Overcome Training Challenges in Today’s AEC Industry

by | May 15, 2021

AEC firms should consider these best practices as they vet solutions and craft a new or reinvigorated approach to training.

The AEC industry, like any other sector, needs a unified and easy-to-access way to implement corporate learning and training, not only to meet requirements such as OSHA regulations, but also to ensure employees are keeping skills up to date and staying engaged. However, the extreme diversity in terms of roles and locations in this sector can make learning and training particularly challenging.

A modern approach to corporate learning offers a way to reach employees where they are and provide customized learning and training from the right place at the right time in the right setting.

The rise of hybrid work

One of the biggest training challenges for the AEC industry is the hybridized workforce. There’s a multi-constituency workforce with staff potentially spread among multiple work sites and locations who have potentially very different work environments. The organization is ultimately responsible for employees who all have different levels of connection to the organization: full-time employees, contractors and temporary workers. There’s also the office staff, including administrators and other professional services workers. Other roles, such as designers, architects and engineers, might move between the office and the field.

Having a mix of employees working in different offices, different sites and different locations isn’t exactly new, but it certainly has changed significantly in light of the pandemic, which caused a major shift in remote work. A survey co-conducted by HP found that in 2020, 80% of AEC professionals reported working remotely for at least part of the year. There are now more people working in different locations, whereas previously many of them may have been working in the same office.

Grappling with varying needs

It’s not just that employees are in different locations; it’s also that their roles and positions are incredibly varied. There are many different stakeholders under a single umbrella organization, and each employee likely has different training needs. Each group may need to be managed in different ways.

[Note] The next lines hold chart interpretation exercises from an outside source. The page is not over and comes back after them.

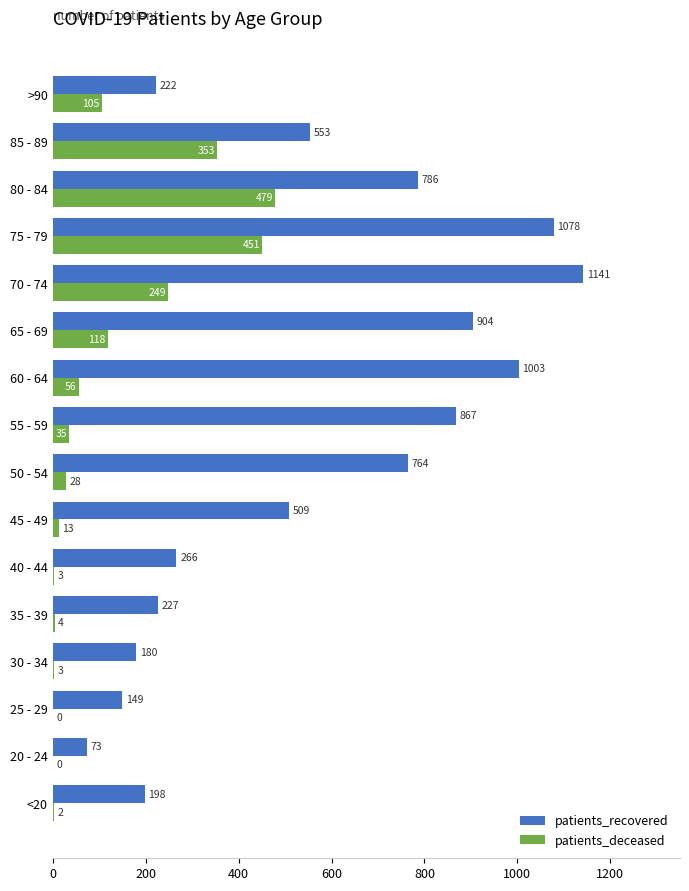

The value of patients_deceased at 75 - 79 is 451. True or false?

True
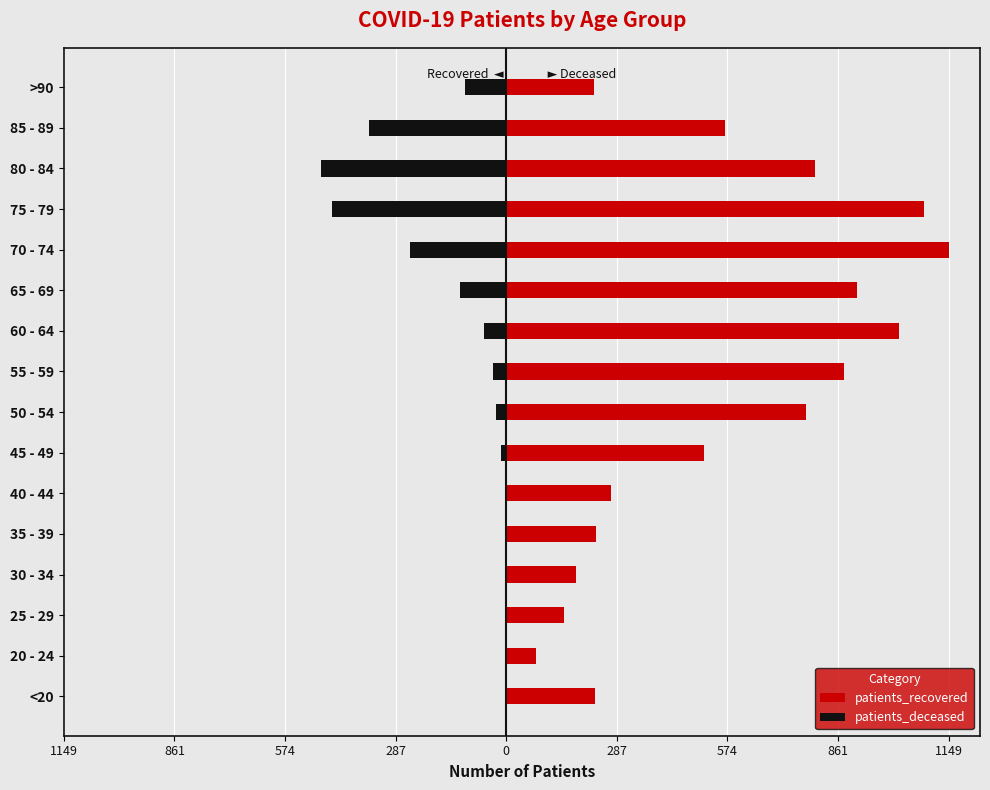

What is the minimum value for patients_recovered?

77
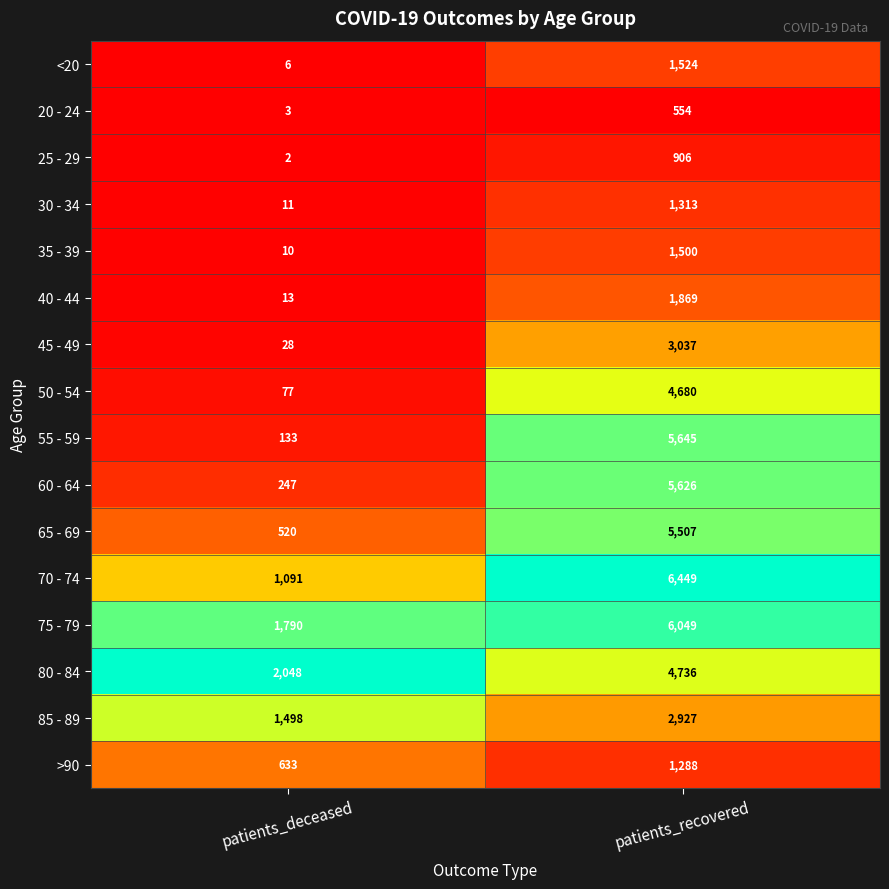

At which label does 50 - 54 reach its peak?

patients_recovered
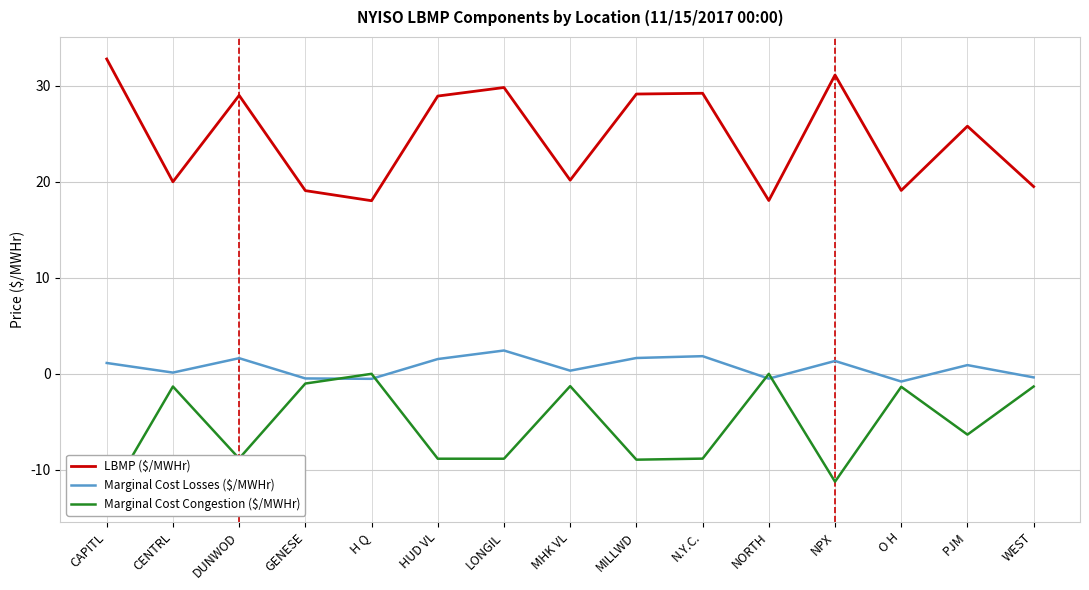

True or false: LBMP ($/MWHr) has a value of 19.1 at GENESE.

True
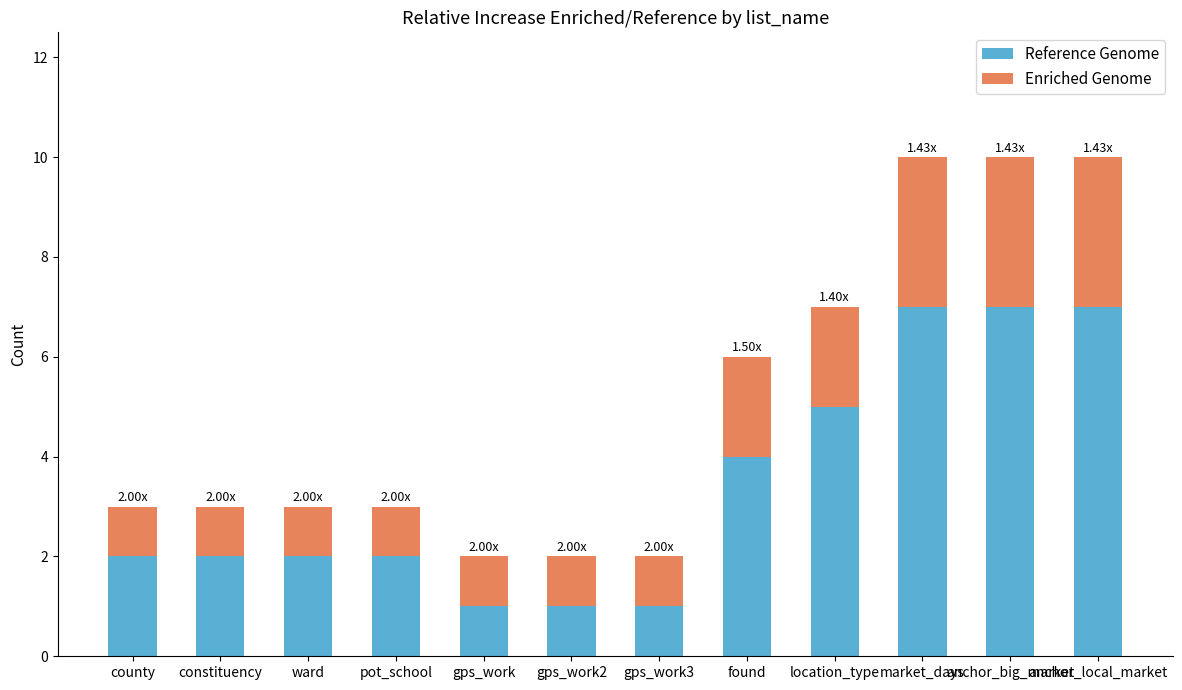

What is the value of the Reference Genome bar at the 12th from the left?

For instance, in-the-field employees may need a mobile platform they can access on-site. But perhaps the engineering team is always in the office on Friday, so their training can be conducted in-person. Office staff are going to have one set of training needs, field staff are going to have another set, as will engineering staff. And while each group will need different types of training, there is also always some training that’s universally required across an organization—like sexual harassment or other state-specific training.

Finding the right training and learning solution

What often happens in the AEC industry is that organizations either don’t do comprehensive training or it’s done in the old-fashioned way: employees are given packets to fill out during their breaks and in the field. This manual approach makes it much more difficult to keep track of who has learned what, when training has been completed and when it needs renewing. It also requires additional person-power to enter that information into a ledger or spreadsheet, adding to an inefficient system and has multiple potential points of failure in it.

What’s needed is a learning platform and a content strategy that can address all of the different training requirements of various employee groups in their different locations. Ideally, the platform will also be accessible from different locations. The idea of in-house training that everyone attends in one physical location is not practical anymore for almost any industry, but especially not for AEC.

Also ideal is a unified approach that doesn’t require learning a new program and that can be easily tracked. As mentioned previously, AEC firms are dealing with a variety of workers—like employees, contractors, subcontractors’ employees—all with different training needs. Firms don’t want to add to the complexity of this situation by requiring workers to learn a third-party system to do their training.

Another consideration is that for employees working at a jobsite, logging on to a computer during their workday may not be feasible. The learning strategy needs to take accessibility into account and provide for training that is available any time and anywhere. This way, employees will be able to learn at their own pace and in their normal workflows.

The training advantage

For many AEC organizations, training has been treated as a check-the-boxes, point-in-time undertaking. Training needed for things like meeting OSHA requirements was done, but training and learning hasn’t always been a larger part of the cultural fabric. It’s often seemed too hard, too complex or simply not necessary. But the reality is that in today’s modern AEC environment, a culture of learning and training is vital. It enables firms to stay compliant while also offering the training that keeps employees engaged and educated, resulting in a workforce of competent employees that creates a competitive advantage.

Organizations can overcome some of the traditional training barriers and successfully implement a training strategy by finding a unified learning solution. AEC firms should consider the best practices noted above as they vet solutions and craft a new or reinvigorated approach to training for their firms.